If you find that your current processor has been over-charging you for years, and you have another processor that you trust and want to move your business to, ask the new processor if they can help pay out your early termination fee. In many cases they’ll split it with you if you sign a contract with them so that they can be sure they’ll eventually recoup that investment.
In other cases, it’s worth riding out an existing contract if there’s only a short time left until expiration. If the savings offered by a new provider will far outweigh the cost to exit, pay out of pocket and enter into a month-to-month agreement with the new processor.
The credit-card processing industry is complicated. It’s always best to have someone in your court who is advocating on your behalf and understands all facets of the business. This type of rep is paid by the credit card-processing companies, so take advantage of their knowledge and work closely to get you the best set up and rates. Ideally, the rep should be monitoring them continuously for you.
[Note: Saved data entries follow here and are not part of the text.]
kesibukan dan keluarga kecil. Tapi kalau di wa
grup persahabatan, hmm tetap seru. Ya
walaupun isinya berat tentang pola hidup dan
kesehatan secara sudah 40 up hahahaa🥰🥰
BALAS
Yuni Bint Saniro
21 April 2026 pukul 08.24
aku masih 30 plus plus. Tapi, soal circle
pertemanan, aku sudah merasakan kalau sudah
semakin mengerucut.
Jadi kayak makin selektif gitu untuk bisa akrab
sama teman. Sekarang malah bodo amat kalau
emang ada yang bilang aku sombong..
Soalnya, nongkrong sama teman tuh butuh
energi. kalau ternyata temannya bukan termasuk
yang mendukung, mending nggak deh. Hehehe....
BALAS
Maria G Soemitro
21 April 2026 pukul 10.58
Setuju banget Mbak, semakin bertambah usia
If you don’t know where to turn to find such a person to help you, reach out to me or ask a business owner you know who has nothing but praise for their merchant services rep. They are hard to find, but when you do, you’ll appreciate how much money and time you’ll save!
Equipping yourself with this information will make you an educated customer who knows the right questions to ask to keep your provider honest. Don’t continue to assume that “if it ain’t broke, don’t fix it.” You could be sitting on thousands of dollars of savings that could be going right back into your business.